Tonights blast from the past comes from Glen Anthonys Tranzalpine layout.
It has featured on the blog before, but here it is with text and more photo's by Glenn.


"The layout was inspired by Rhys and Darryl's layout which was displayed in Chch. My layout was started November 1994. The first display was at the first Timaru Model Train Show, held in the Pleasant Point Railway shed in Feb 1995. As it was only 4 months after starting, it was
missing some details like ballast, but all the scenery was done! The scenery was built first and track added as the last step. Due to careful design the whole 4.2m x 1.8 metre layout could fit in my Honda Civic car if I took the front passenger seat out!





There was a crossing loop on one side (Staircase) and large station on the other (Springfield) and it was designed for two trains running in opposite directions crossing at each station. Relays triggered by a push button at each station swapped the controllers over on the block
sections doing all the hard work for you. Points were all manual. There were colour light signals which detected which way the polarity was on the track and displayed a green light in the direction of travel, and red light for opposing direction.

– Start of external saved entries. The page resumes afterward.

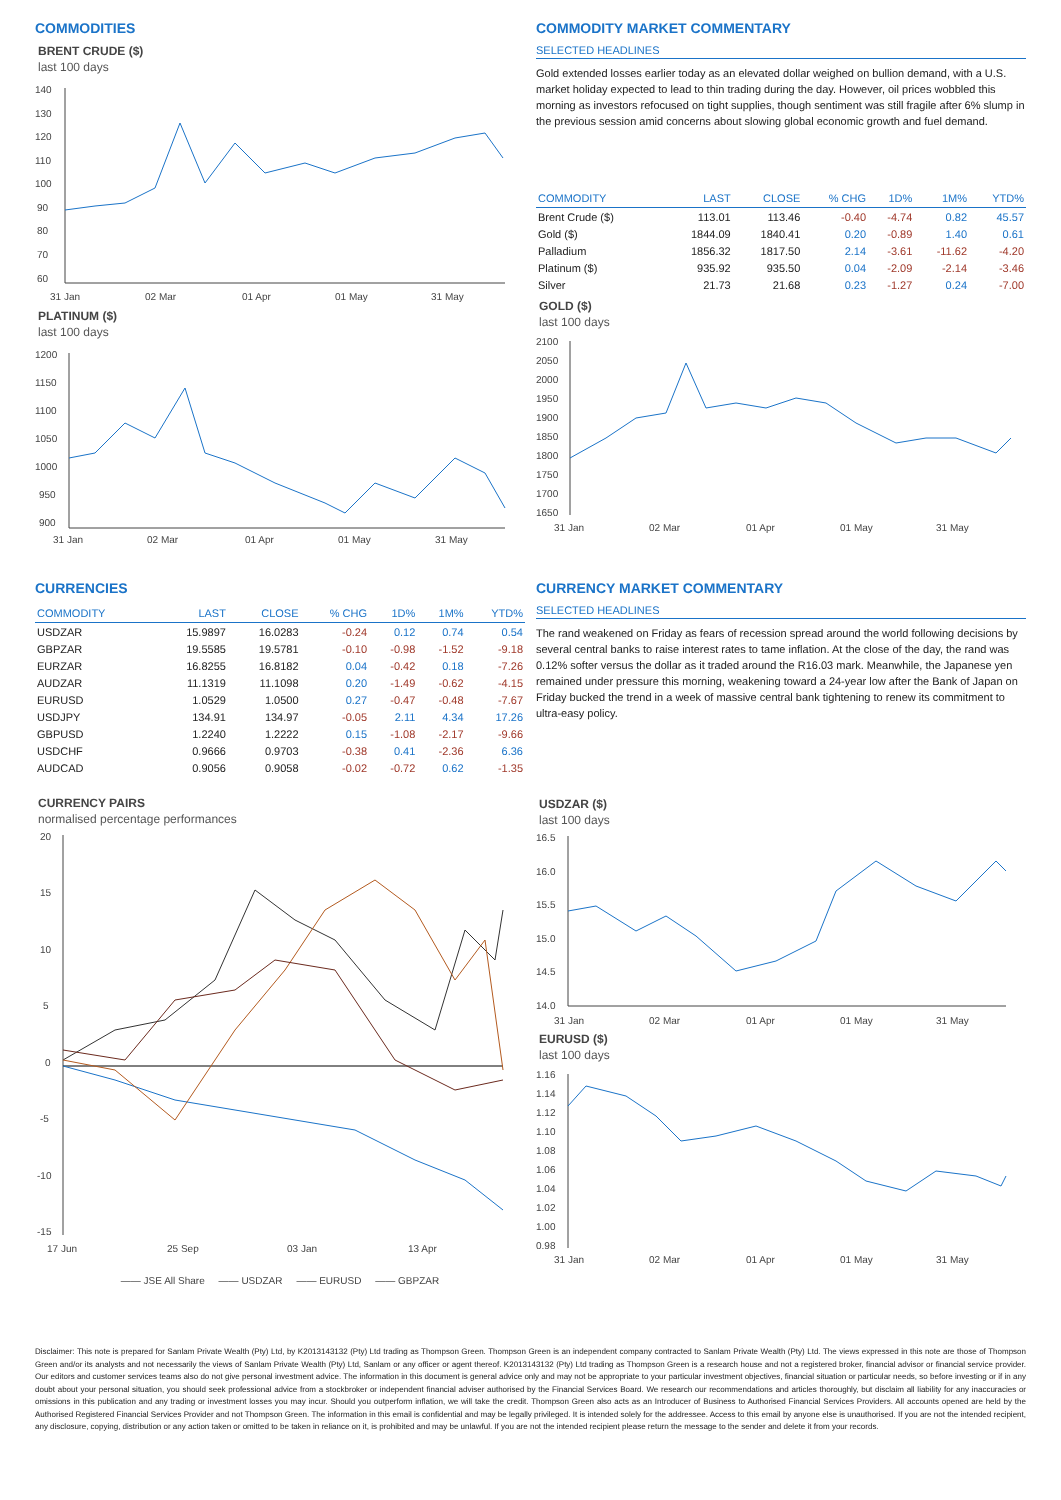COMMODITIES
BRENT CRUDE ($)
last 100 days
140
130
120
110
100
90
80
70
60
31 Jan
02 Mar
01 Apr
01 May
31 May
PLATINUM ($)
last 100 days
1200
1150
1100
1050
1000
950
900
31 Jan
02 Mar
01 Apr
01 May
31 May
COMMODITY MARKET COMMENTARY
SELECTED HEADLINES
Gold extended losses earlier today as an elevated dollar weighed on bullion demand, with a U.S. market holiday expected to lead to thin trading during the day. However, oil prices wobbled this morning as investors refocused on tight supplies, though sentiment was still fragile after 6% slump in the previous session amid concerns about slowing global economic growth and fuel demand.
| COMMODITY | LAST | CLOSE | % CHG | 1D% | 1M% | YTD% |
| --- | --- | --- | --- | --- | --- | --- |
| Brent Crude ($) | 113.01 | 113.46 | -0.40 | -4.74 | 0.82 | 45.57 |
| Gold ($) | 1844.09 | 1840.41 | 0.20 | -0.89 | 1.40 | 0.61 |
| Palladium | 1856.32 | 1817.50 | 2.14 | -3.61 | -11.62 | -4.20 |
| Platinum ($) | 935.92 | 935.50 | 0.04 | -2.09 | -2.14 | -3.46 |
| Silver | 21.73 | 21.68 | 0.23 | -1.27 | 0.24 | -7.00 |
GOLD ($)
last 100 days
2100
2050
2000
1950
1900
1850
1800
1750
1700
1650
31 Jan
02 Mar
01 Apr
01 May
31 May
CURRENCIES
| COMMODITY | LAST | CLOSE | % CHG | 1D% | 1M% | YTD% |
| --- | --- | --- | --- | --- | --- | --- |
| USDZAR | 15.9897 | 16.0283 | -0.24 | 0.12 | 0.74 | 0.54 |
| GBPZAR | 19.5585 | 19.5781 | -0.10 | -0.98 | -1.52 | -9.18 |
| EURZAR | 16.8255 | 16.8182 | 0.04 | -0.42 | 0.18 | -7.26 |
| AUDZAR | 11.1319 | 11.1098 | 0.20 | -1.49 | -0.62 | -4.15 |
| EURUSD | 1.0529 | 1.0500 | 0.27 | -0.47 | -0.48 | -7.67 |
| USDJPY | 134.91 | 134.97 | -0.05 | 2.11 | 4.34 | 17.26 |
| GBPUSD | 1.2240 | 1.2222 | 0.15 | -1.08 | -2.17 | -9.66 |
| USDCHF | 0.9666 | 0.9703 | -0.38 | 0.41 | -2.36 | 6.36 |
| AUDCAD | 0.9056 | 0.9058 | -0.02 | -0.72 | 0.62 | -1.35 |
CURRENCY PAIRS
normalised percentage performances
20
15
10
5
0
-5
-10
-15
17 Jun
25 Sep
03 Jan
13 Apr
—— JSE All Share —— USDZAR —— EURUSD —— GBPZAR
CURRENCY MARKET COMMENTARY
SELECTED HEADLINES
The rand weakened on Friday as fears of recession spread around the world following decisions by several central banks to raise interest rates to tame inflation. At the close of the day, the rand was 0.12% softer versus the dollar as it traded around the R16.03 mark. Meanwhile, the Japanese yen remained under pressure this morning, weakening toward a 24-year low after the Bank of Japan on Friday bucked the trend in a week of massive central bank tightening to renew its commitment to ultra-easy policy.
USDZAR ($)
last 100 days
16.5
16.0
15.5
15.0
14.5
14.0
31 Jan
02 Mar
01 Apr
01 May
31 May
EURUSD ($)
last 100 days
1.16
1.14
1.12
1.10
1.08
1.06
1.04
1.02
1.00
0.98
31 Jan
02 Mar
01 Apr
01 May
31 May
Disclaimer: This note is prepared for Sanlam Private Wealth (Pty) Ltd, by K2013143132 (Pty) Ltd trading as Thompson Green. Thompson Green is an independent company contracted to Sanlam Private Wealth (Pty) Ltd. The views expressed in this note are those of Thompson Green and/or its analysts and not necessarily the views of Sanlam Private Wealth (Pty) Ltd, Sanlam or any officer or agent thereof. K2013143132 (Pty) Ltd trading as Thompson Green is a research house and not a registered broker, financial advisor or financial service provider. Our editors and customer services teams also do not give personal investment advice. The information in this document is general advice only and may not be appropriate to your particular investment objectives, financial situation or particular needs, so before investing or if in any doubt about your personal situation, you should seek professional advice from a stockbroker or independent financial adviser authorised by the Financial Services Board. We research our recommendations and articles thoroughly, but disclaim all liability for any inaccuracies or omissions in this publication and any trading or investment losses you may incur. Should you outperform inflation, we will take the credit. Thompson Green also acts as an Introducer of Business to Authorised Financial Services Providers. All accounts opened are held by the Authorised Registered Financial Services Provider and not Thompson Green. The information in this email is confidential and may be legally privileged. It is intended solely for the addressee. Access to this email by anyone else is unauthorised. If you are not the intended recipient, any disclosure, copying, distribution or any action taken or omitted to be taken in reliance on it, is prohibited and may be unlawful. If you are not the intended recipient please return the message to the sender and delete it from your records.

The layout never had fine details finished. Storage became a problem so after about two or three years I sold it to David Wolff in Timaru. He added fully automatic signalling, a bungy jumper on the Broken River bridge and a new module with Addington Station and Chch gondola. About a year ago he indicated that he had purchased some of John Rappard's old
modules and was reworking them into my ones and they might be displayed some time in the future."

6 comments:

Kiwibonds said...

Is this one of the greatest 'big picture' layouts *ever* in *any* scale? The concept sucessfully selectively compresses 45 minutes of rail travel into less than a minute, the bridges are fantastic as are the backscenes - superb. I'm really pleased that layout has survived!

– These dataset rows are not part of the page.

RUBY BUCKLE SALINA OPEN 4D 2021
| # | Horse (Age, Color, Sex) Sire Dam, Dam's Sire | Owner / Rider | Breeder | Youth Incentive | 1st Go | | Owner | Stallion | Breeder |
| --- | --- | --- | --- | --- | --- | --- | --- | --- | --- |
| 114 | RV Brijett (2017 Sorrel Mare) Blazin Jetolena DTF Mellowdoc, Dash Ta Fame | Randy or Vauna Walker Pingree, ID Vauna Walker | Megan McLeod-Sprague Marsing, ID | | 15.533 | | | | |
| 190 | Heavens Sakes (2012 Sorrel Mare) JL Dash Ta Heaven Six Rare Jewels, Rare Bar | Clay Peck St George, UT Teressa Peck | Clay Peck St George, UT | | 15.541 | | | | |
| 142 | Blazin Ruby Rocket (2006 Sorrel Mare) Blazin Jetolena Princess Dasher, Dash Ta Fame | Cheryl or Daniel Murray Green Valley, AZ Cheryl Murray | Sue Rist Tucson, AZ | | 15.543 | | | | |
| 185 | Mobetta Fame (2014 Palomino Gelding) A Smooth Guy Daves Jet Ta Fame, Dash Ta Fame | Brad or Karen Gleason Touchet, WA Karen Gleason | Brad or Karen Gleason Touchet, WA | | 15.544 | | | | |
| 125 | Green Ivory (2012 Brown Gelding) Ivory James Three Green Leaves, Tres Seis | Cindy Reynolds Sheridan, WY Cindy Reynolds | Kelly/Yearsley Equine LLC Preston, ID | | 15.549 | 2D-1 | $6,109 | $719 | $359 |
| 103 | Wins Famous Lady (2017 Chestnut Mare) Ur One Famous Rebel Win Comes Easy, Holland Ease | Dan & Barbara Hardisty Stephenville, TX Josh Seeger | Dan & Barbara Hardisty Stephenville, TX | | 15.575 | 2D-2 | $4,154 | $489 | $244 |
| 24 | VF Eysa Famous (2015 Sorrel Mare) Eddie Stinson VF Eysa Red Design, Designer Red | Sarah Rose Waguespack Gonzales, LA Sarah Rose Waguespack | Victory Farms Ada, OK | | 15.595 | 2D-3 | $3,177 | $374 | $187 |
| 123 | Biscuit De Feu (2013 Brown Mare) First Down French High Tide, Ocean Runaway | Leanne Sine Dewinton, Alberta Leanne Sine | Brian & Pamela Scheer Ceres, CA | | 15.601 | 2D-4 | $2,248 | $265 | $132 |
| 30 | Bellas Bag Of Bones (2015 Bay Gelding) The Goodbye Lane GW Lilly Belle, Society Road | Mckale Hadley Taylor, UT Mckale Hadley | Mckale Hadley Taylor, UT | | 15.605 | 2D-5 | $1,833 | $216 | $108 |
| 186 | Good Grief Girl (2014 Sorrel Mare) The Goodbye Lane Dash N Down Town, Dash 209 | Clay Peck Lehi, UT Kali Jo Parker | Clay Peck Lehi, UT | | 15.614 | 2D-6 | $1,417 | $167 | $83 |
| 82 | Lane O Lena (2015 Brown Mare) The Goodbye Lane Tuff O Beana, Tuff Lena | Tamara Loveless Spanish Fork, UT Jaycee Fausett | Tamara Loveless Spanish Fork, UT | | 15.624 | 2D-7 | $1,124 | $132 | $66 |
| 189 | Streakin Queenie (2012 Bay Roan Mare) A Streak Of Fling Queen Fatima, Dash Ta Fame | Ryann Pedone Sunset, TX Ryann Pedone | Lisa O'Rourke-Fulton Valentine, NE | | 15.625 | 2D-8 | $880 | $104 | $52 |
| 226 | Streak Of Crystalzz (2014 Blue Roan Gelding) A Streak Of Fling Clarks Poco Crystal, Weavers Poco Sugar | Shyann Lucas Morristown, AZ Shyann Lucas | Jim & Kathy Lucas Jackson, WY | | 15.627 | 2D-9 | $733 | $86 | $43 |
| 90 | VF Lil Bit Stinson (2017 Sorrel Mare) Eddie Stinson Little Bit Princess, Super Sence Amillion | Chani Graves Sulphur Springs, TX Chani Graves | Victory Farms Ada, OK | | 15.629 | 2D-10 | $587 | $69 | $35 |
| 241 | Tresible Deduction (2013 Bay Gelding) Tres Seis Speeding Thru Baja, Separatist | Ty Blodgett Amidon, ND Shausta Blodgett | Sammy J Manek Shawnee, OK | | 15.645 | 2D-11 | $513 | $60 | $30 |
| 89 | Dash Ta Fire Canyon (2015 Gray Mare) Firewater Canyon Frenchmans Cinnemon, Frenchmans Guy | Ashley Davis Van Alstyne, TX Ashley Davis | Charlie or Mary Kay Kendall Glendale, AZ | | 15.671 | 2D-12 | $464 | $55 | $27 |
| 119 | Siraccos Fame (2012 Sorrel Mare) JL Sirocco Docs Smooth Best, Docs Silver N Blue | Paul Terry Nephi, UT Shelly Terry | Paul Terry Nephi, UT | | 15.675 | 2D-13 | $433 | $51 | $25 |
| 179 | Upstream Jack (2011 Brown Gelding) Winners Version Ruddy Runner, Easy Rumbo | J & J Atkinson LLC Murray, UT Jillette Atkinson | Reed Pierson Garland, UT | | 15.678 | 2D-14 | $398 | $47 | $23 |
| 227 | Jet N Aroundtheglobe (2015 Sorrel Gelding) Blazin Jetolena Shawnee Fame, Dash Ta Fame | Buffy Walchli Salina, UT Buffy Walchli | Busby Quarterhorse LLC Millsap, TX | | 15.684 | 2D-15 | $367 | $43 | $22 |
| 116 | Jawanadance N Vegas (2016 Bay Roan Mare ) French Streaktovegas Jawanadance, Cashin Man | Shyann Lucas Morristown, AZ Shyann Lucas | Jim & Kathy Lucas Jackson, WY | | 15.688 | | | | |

Another thing worth commenting on is that I believe the rolling stock was largely (entirely?) repainted N scale commercial items - showing again that it's the overall effect, not rivet-counting that matters.

beaka said...

still trying to visualize this layout in a honda civic.kinda like imagining Darryl in a mini(car that is)

Kiwibonds said...

I put my legs in the back seat and hold my breath for the entire trip.

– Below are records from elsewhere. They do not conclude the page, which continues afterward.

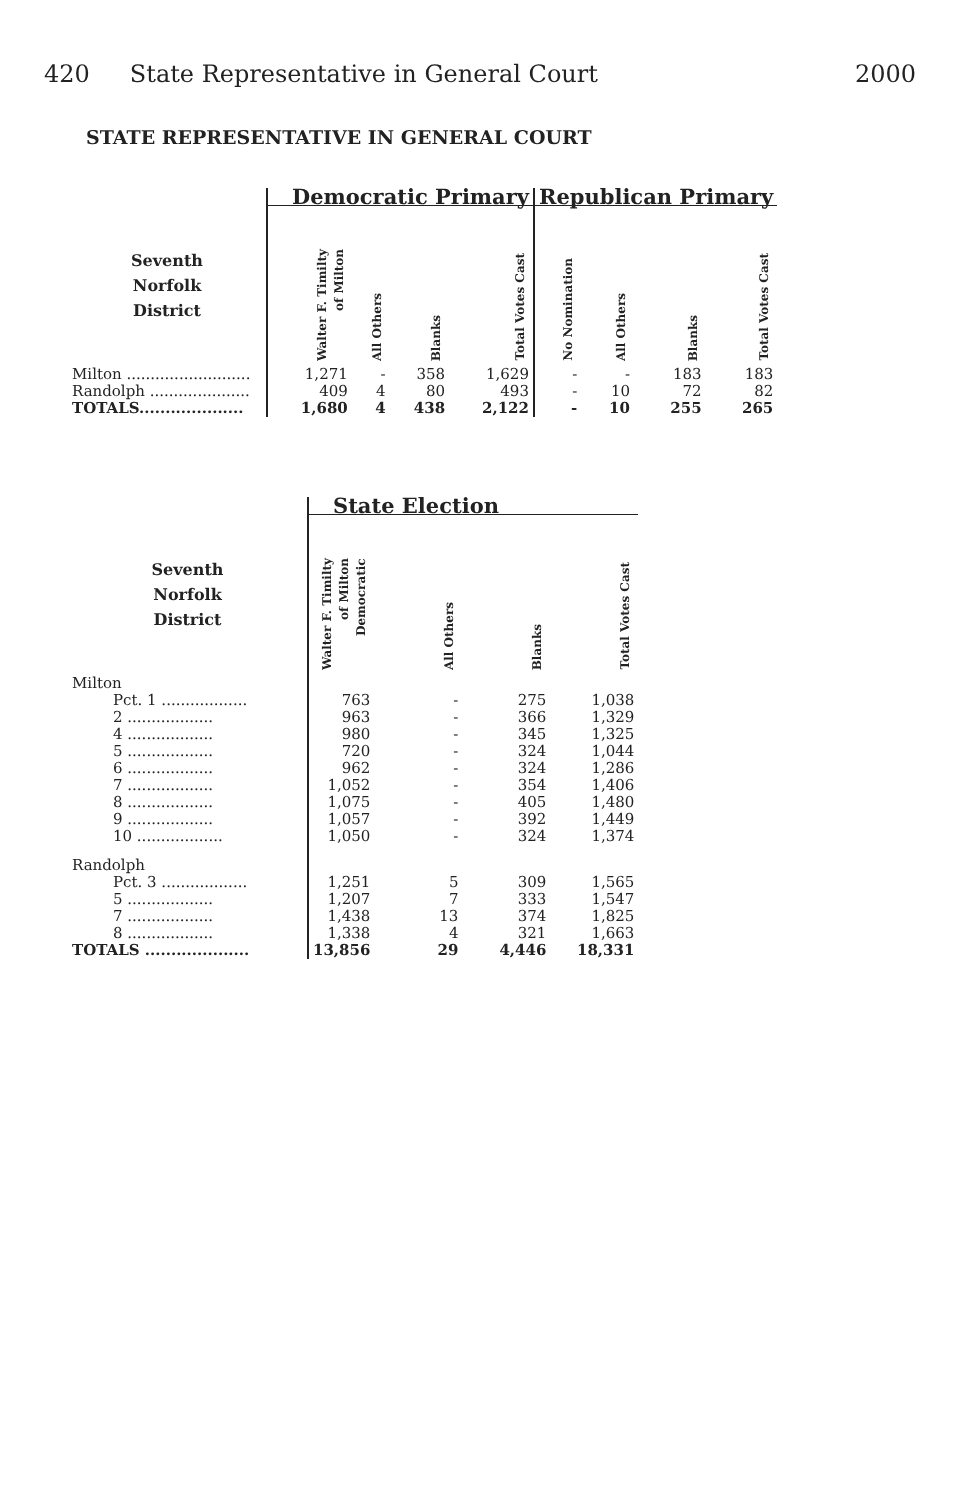420 State Representative in General Court
2000
STATE REPRESENTATIVE IN GENERAL COURT
| | Democratic Primary | | | | Republican Primary | | | |
| Seventh Norfolk District | Walter F. Timilty of Milton | All Others | Blanks | Total Votes Cast | No Nomination | All Others | Blanks | Total Votes Cast |
| Milton .......................... | 1,271 | - | 358 | 1,629 | - | - | 183 | 183 |
| Randolph ..................... | 409 | 4 | 80 | 493 | - | 10 | 72 | 82 |
| TOTALS.................... | 1,680 | 4 | 438 | 2,122 | - | 10 | 255 | 265 |
| | State Election | | | |
| Seventh Norfolk District | Walter F. Timilty of Milton Democratic | All Others | Blanks | Total Votes Cast |
| Milton | | | | |
| Pct. 1 .................. | 763 | - | 275 | 1,038 |
| 2 .................. | 963 | - | 366 | 1,329 |
| 4 .................. | 980 | - | 345 | 1,325 |
| 5 .................. | 720 | - | 324 | 1,044 |
| 6 .................. | 962 | - | 324 | 1,286 |
| 7 .................. | 1,052 | - | 354 | 1,406 |
| 8 .................. | 1,075 | - | 405 | 1,480 |
| 9 .................. | 1,057 | - | 392 | 1,449 |
| 10 .................. | 1,050 | - | 324 | 1,374 |
| Randolph | | | | |
| Pct. 3 .................. | 1,251 | 5 | 309 | 1,565 |
| 5 .................. | 1,207 | 7 | 333 | 1,547 |
| 7 .................. | 1,438 | 13 | 374 | 1,825 |
| 8 .................. | 1,338 | 4 | 321 | 1,663 |
| TOTALS .................... | 13,856 | 29 | 4,446 | 18,331 |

Motorised Dandruff said...

...While I and our respective partners rode on the roof.

beaka said...

I am getting inspiration from this.I need to find a scale mini and fit a roof rack and passengers on top.Darryl of course would be modelled alongside track with camera (box Brownie-if it was good enough for me as a lad).
re layout.any idea what DSC was modelled from?

Anonymous said...

The DSC was made from a Kato centre cab shunter. They made an almost perfect DSG. And so there were a few DSG's floating around at the time. Me being me, i.e have to be different to everyone else converted it into a DSC.